▸ Directive a
Print the passage on Hanson's purchase of Quantum word for word.
START Document passage
Hanson will issue dollars 720m worth of American depositary receipts to pay for the deal and assume the dollars 2.5bn junk-rated debt that Quantum took on four years ago to prevent a hostile takeover bid. Quantum in effect wiped out its net worth in that deal, using the money to pay its stockholders a dollars 50-a-share special dividend and finance a dollars 1.6bn expansion in its polyethylene capacity.
The highly cyclical market for the plastic - used to make rubbish bags and milk containers - has been depressed ever since, and Quantum, as the largest US maker, has been struggling to meet its onerous debt- repayment schedule.
Hanson was confident it was buying Quantum at the bottom of the industry's cycle and would gain from an upturn in demand as early as next year, which should have a dramatic effect on the company's earnings. While Quantum had an operating profit of only dollars 61m on sales of dollars 2.5bn last year, it made dollars 760m from plastics alone in 1988.
END Document passage
START Data extract
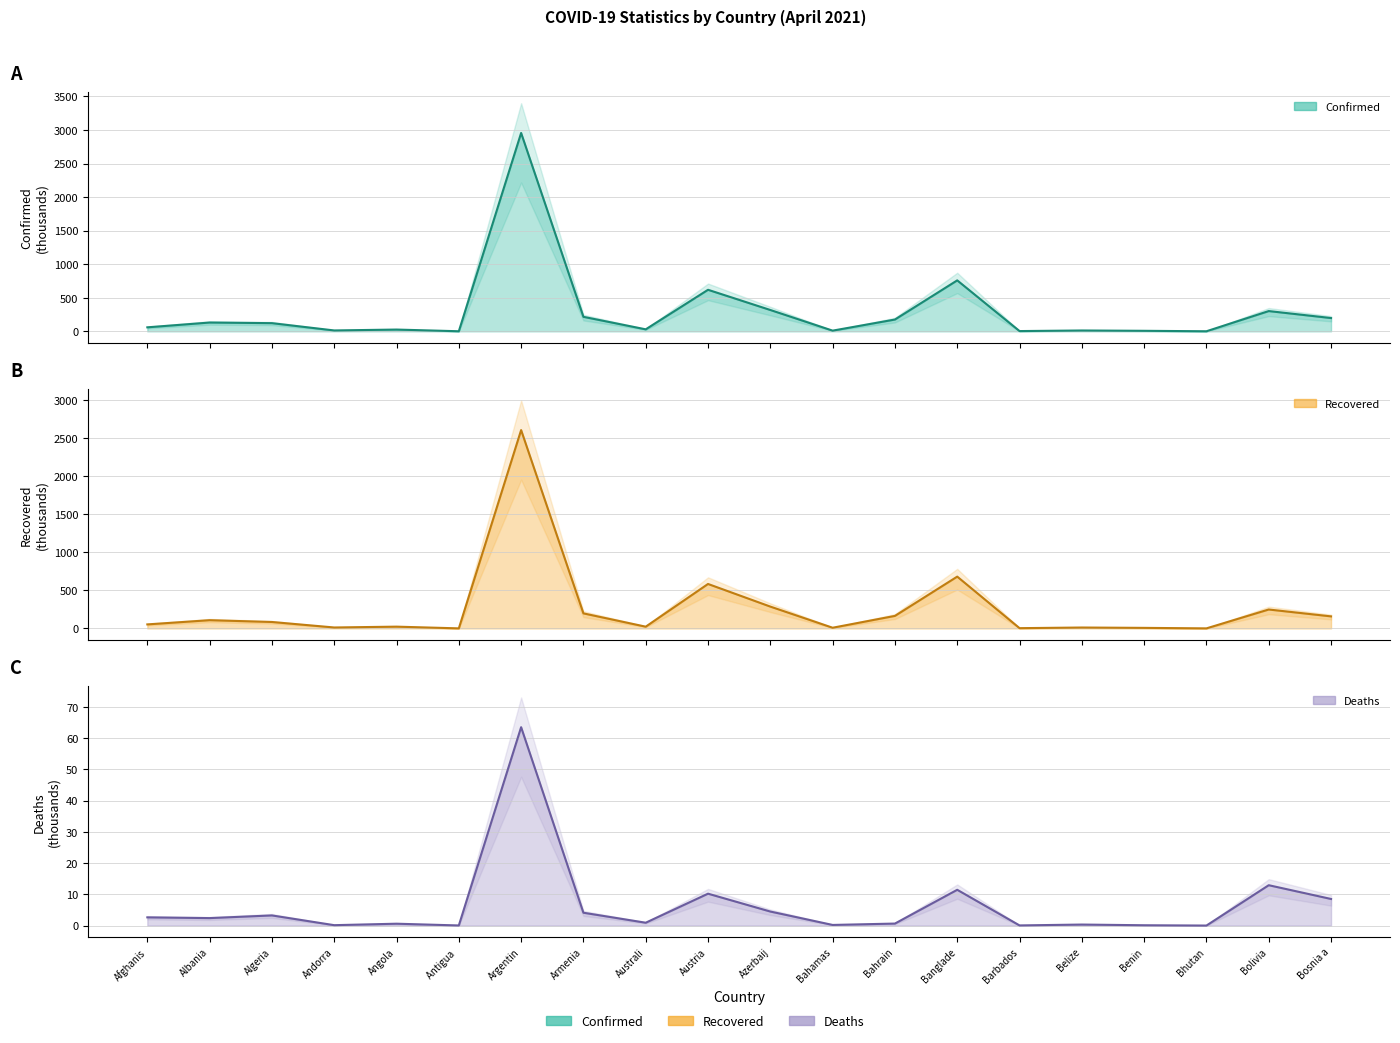

Rank the series at Austria from lowest to highest value.

Deaths, Recovered, Confirmed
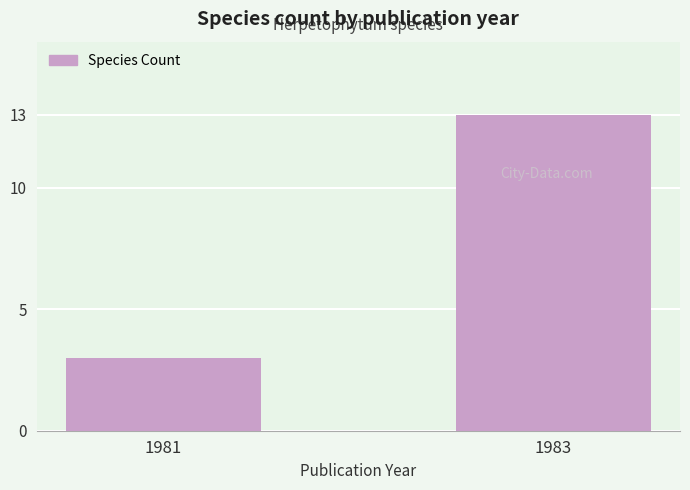

Rank the categories by value from highest to lowest.

1983, 1981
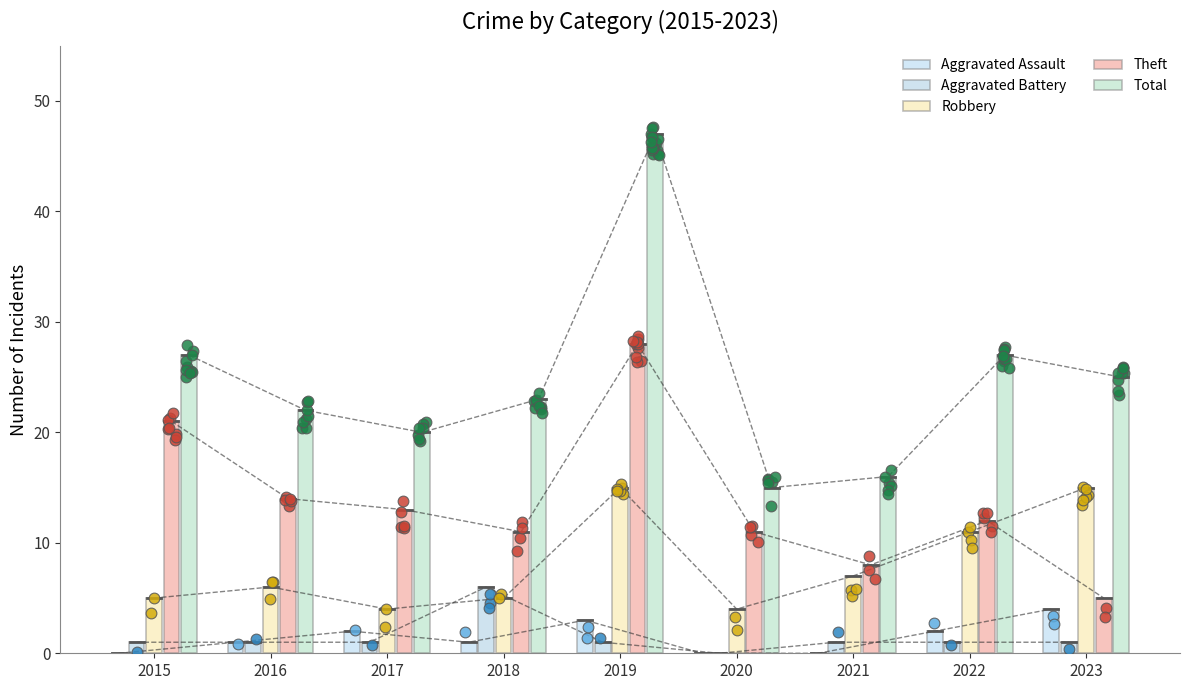

At which category is the sum across all series the highest?

2019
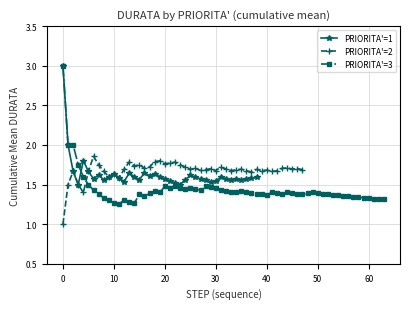

What is the maximum value for PRIORITA'=1?

3.0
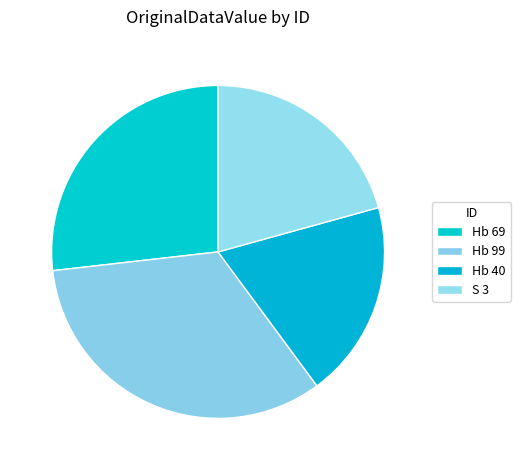

What percentage do Hb 99 and Hb 40 together represent?

52.5%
END Data extract
▸ Directive b
Turn the stretch of the records from the line containing "Deaths, Recovered, Confirmed" through the end of the records into a Markdown table with the columns Row and Entry, one numbered line per row and no blank lines. Leave the pictures out.

▸ Task response a
Hanson will issue dollars 720m worth of American depositary receipts to pay for the deal and assume the dollars 2.5bn junk-rated debt that Quantum took on four years ago to prevent a hostile takeover bid. Quantum in effect wiped out its net worth in that deal, using the money to pay its stockholders a dollars 50-a-share special dividend and finance a dollars 1.6bn expansion in its polyethylene capacity.
The highly cyclical market for the plastic - used to make rubbish bags and milk containers - has been depressed ever since, and Quantum, as the largest US maker, has been struggling to meet its onerous debt- repayment schedule.
Hanson was confident it was buying Quantum at the bottom of the industry's cycle and would gain from an upturn in demand as early as next year, which should have a dramatic effect on the company's earnings. While Quantum had an operating profit of only dollars 61m on sales of dollars 2.5bn last year, it made dollars 760m from plastics alone in 1988.

▸ Task response b
| Row | Entry |
|---|---|
| 1 | Deaths, Recovered, Confirmed |
| 2 | Rank the categories by value from highest to lowest. |
| 3 | 1983, 1981 |
| 4 | At which category is the sum across all series the highest? |
| 5 | 2019 |
| 6 | What is the maximum value for PRIORITA'=1? |
| 7 | 3.0 |
| 8 | What percentage do Hb 99 and Hb 40 together represent? |
| 9 | 52.5% |